We will prepare a water treatment system based on electrospun nanofiber membranes of chitosan and Chitosan–Ag, which is expected to effectively remove Pb and bacteria from drinking water, based in the synergetic effect of chelating and bactericide properties of chitosan and the biocide effect of Ag in bacteria. The controllable porosity of electrospun membranes will confer filter functionalities to the membranes.

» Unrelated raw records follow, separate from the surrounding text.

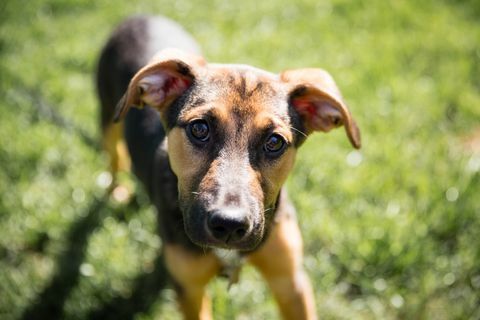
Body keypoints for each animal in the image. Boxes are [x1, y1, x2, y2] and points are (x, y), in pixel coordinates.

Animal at [97, 15, 360, 320]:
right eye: (199, 128)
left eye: (274, 142)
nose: (229, 225)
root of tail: (140, 17)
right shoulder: (190, 290)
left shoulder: (291, 282)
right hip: (108, 117)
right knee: (115, 157)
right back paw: (117, 190)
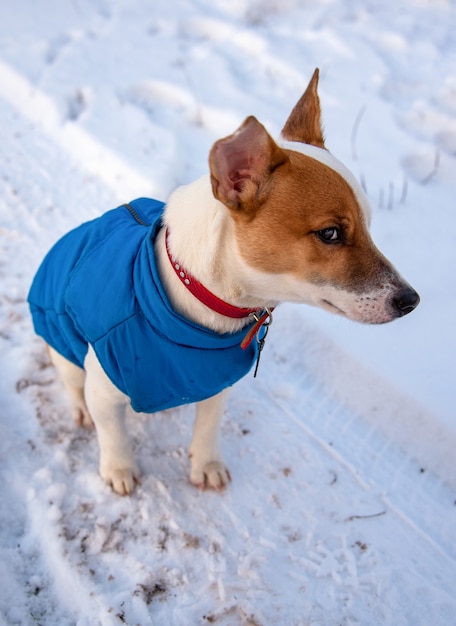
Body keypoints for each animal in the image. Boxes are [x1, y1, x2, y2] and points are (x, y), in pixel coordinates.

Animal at [28, 69, 420, 492]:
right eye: (330, 233)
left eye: (368, 225)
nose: (411, 300)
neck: (206, 297)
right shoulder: (105, 385)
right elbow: (112, 430)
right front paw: (118, 468)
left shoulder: (216, 382)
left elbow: (208, 424)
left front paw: (207, 462)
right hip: (63, 349)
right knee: (72, 383)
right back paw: (80, 409)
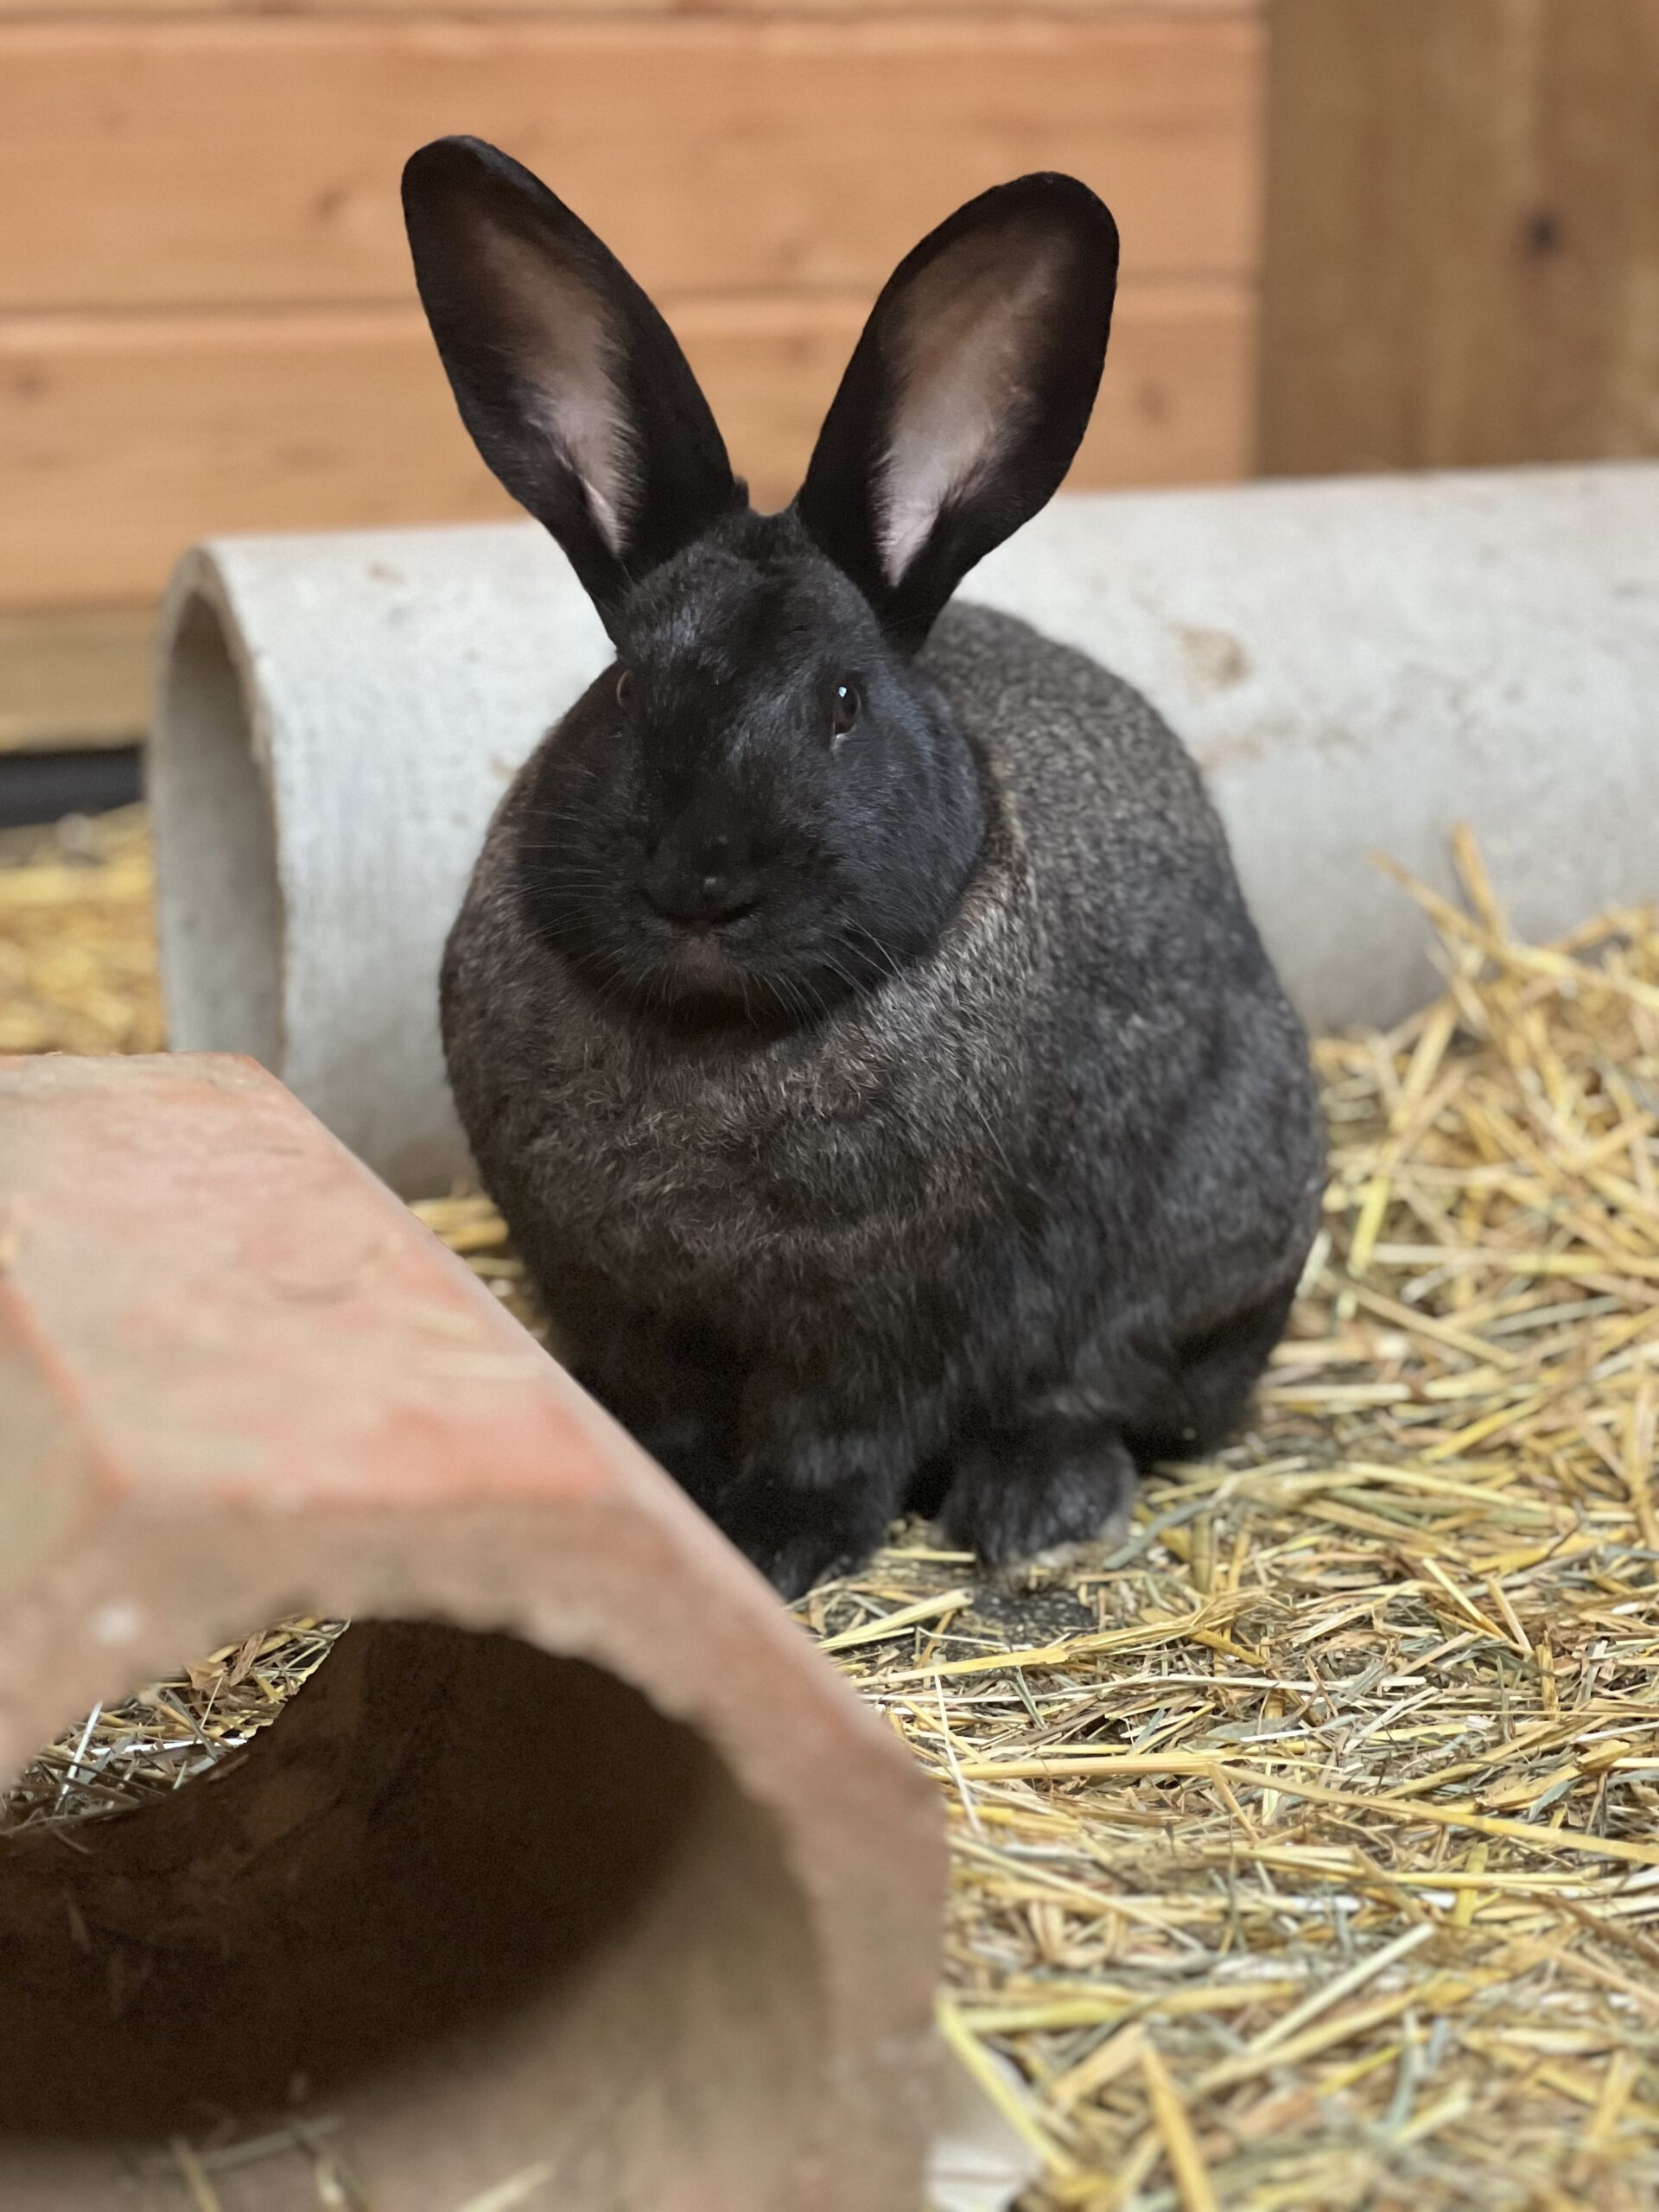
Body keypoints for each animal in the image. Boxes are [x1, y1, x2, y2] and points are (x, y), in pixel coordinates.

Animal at [402, 135, 1326, 1600]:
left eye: (841, 701)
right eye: (625, 689)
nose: (700, 883)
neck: (714, 1036)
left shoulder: (886, 1324)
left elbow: (838, 1438)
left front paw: (776, 1545)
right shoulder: (621, 1307)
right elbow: (661, 1414)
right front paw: (655, 1498)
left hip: (1210, 1245)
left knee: (1104, 1400)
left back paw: (1034, 1511)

The system proposed here is based in chitosan, which has proved to be biodegradable, is often more effective than other more expensive synthetic materials for water treatment and also has the potential to be regenerated. Thanks to these properties, cartridges for water treatment based in chitosan nanofibers are expected to be a solution to contamination problems generated by systems based in activated carbon or other synthetic materials, which must be periodically replaced, having to disposed of the contaminated filters because their regeneration is very expensive and when reused can result in efficiency loss of the system.

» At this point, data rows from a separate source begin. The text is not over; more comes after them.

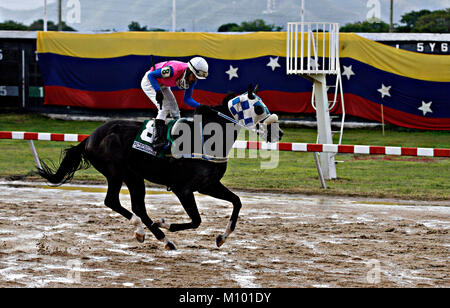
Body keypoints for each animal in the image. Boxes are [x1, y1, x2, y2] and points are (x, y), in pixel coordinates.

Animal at [39, 86, 284, 250]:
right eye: (258, 107)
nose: (279, 133)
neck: (206, 138)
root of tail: (89, 138)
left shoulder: (209, 184)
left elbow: (237, 202)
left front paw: (222, 238)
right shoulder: (183, 189)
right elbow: (197, 220)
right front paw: (166, 223)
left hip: (133, 176)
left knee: (134, 206)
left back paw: (153, 235)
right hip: (118, 173)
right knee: (116, 202)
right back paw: (155, 234)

We expect that cartridges for water system treatment based in chitosan nanofibers will be more effective than traditional systems, because their high surface area, capacity to remove heavy metal (anions and cations), bactericide properties, feasibility to be regenerated and biodegradability, which is a meaningful contribution for water pollution control, environmental pollution prevention, and human welfare.